The new Public Record Office of Northern Ireland in the Titanic Quarter is now open to the public and it is a revelation. More than 80 Reading Room desks, free wi-fi, self-service digital photography facilities and acres and acres of space. All a Southern researcher can do is weep.

PRONI's online offering (proni.gov.uk) also continues to grow. The eCatalogue is providing deeper and deeper insight into their holdings, often linking to detailed analysis and summary of the collections. One example: clicking on the "view" link in the eCatalogue entry for the Earl of Erne papers (D1939) takes you directly to a 19,000 word essay giving a history of the family, a detailed description of the evolution of the estates in Dublin city and in Cos Donegal, Fermanagh, Mayo and Sligo (including listings of the townlands covered by rentals and tenants lists), as well as painstaking accounts of all the original wills and deeds and much more. And this is only one of hundreds such essays accessible through the eCatalogue.

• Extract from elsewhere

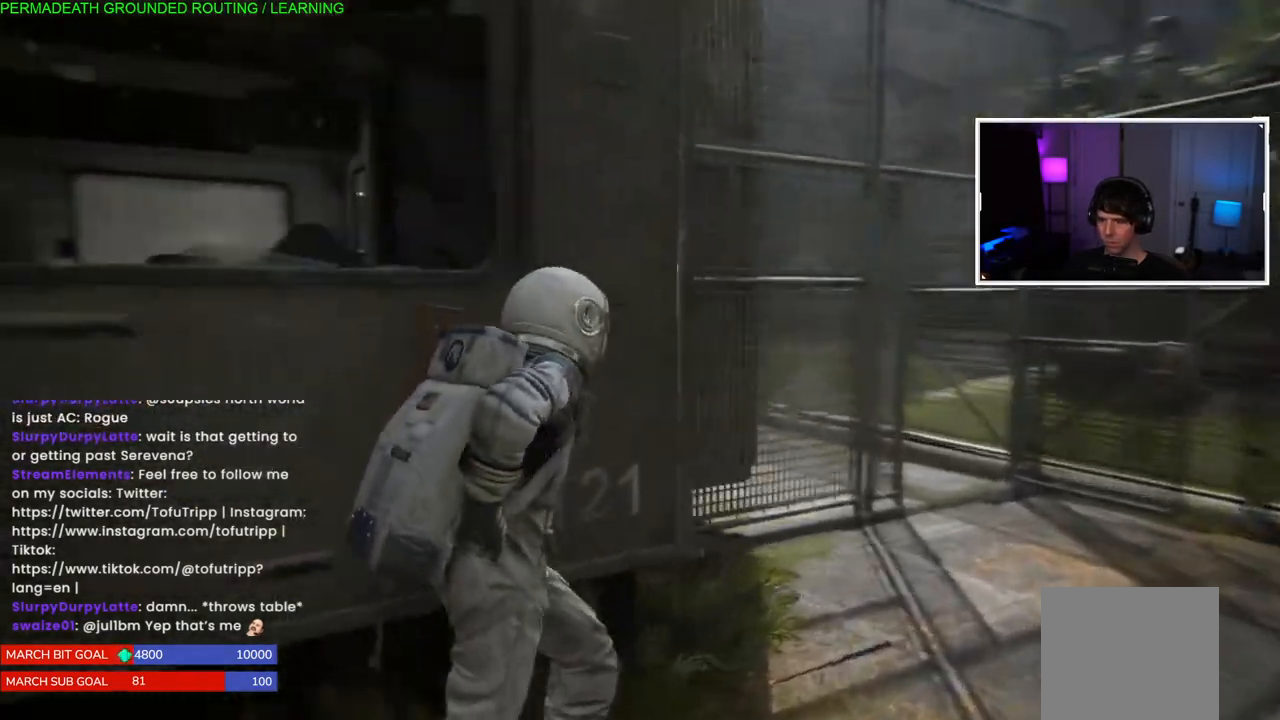
{"buttons": ["L1"], "left_stick": "up-right", "right_stick": "center", "events": [[250, "right_stick", "left"], [500, "right_stick", "center"]]}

Outside the eCatalogue, a whole range of individual record categories is searchable: freeholders and voters lists going back to the 17th century; 31 Belfast and Ulster commercial directories up to 1900; the Ulster Covenant of 1912; post-1858 will calendars and their corresponding will transcript books. The least-appreciated online research tool is probably the "Name Search". Although it sounds like a surname dictionary, this actually permits detailed searching of transcripts of all the personal names in a wonderful mixed bag of early records, including 1766 census transcripts from 15 counties in the Republic: over the period of most interest for genealogy, there was no border between North and South.

The only complaint (there has to be at least one) is that PRONI should do a better job of publicising of what they have online.